### Work required
From the records below, find each line with the string "بزرگ" and copy it.

(Items from a dataset)

Content starts

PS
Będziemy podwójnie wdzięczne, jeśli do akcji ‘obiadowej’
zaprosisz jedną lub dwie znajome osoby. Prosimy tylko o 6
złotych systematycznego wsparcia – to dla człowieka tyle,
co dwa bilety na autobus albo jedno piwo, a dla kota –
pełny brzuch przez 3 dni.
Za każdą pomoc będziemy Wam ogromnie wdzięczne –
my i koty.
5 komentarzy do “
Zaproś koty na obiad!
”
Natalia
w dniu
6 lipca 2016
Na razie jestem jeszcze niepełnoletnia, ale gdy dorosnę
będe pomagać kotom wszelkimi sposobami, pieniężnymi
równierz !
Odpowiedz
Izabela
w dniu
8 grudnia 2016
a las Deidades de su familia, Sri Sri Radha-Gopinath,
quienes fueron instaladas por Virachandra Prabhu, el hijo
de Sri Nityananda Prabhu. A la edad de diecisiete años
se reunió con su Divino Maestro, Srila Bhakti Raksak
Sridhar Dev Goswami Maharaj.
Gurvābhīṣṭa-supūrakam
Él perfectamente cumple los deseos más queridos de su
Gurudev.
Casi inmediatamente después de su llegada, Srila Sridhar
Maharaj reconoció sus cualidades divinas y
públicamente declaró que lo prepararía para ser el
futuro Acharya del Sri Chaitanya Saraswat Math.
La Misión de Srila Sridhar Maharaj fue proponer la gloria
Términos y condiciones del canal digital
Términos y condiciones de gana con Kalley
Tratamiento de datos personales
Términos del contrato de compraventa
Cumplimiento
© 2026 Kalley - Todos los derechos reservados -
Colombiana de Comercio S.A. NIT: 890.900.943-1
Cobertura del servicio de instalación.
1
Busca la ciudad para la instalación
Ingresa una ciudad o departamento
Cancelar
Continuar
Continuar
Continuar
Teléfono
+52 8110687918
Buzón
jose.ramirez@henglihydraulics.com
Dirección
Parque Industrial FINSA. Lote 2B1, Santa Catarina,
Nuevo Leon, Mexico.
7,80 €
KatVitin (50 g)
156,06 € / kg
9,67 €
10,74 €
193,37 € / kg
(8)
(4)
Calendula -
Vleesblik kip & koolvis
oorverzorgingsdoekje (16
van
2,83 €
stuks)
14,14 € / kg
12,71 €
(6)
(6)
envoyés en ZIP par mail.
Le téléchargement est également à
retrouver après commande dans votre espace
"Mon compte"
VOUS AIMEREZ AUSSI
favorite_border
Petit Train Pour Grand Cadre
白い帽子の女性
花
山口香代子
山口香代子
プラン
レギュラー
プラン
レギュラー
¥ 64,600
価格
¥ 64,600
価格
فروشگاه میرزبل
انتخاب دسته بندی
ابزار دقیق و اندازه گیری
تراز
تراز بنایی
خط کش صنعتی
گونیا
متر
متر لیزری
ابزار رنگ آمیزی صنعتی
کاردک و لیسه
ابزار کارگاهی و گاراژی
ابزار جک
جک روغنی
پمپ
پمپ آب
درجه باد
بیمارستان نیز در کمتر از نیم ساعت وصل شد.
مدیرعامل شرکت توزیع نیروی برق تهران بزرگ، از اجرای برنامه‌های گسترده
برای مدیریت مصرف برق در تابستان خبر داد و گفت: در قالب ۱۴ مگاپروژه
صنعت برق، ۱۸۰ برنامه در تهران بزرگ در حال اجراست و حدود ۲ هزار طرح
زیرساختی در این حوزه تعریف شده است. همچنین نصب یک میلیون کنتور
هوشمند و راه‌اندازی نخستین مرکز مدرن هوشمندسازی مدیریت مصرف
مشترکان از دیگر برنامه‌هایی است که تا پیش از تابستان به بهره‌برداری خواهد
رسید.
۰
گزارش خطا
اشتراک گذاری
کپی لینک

Content ends

### Answer space
مدیرعامل شرکت توزیع نیروی برق تهران بزرگ، از اجرای برنامه‌های گسترده
صنعت برق، ۱۸۰ برنامه در تهران بزرگ در حال اجراست و حدود ۲ هزار طرح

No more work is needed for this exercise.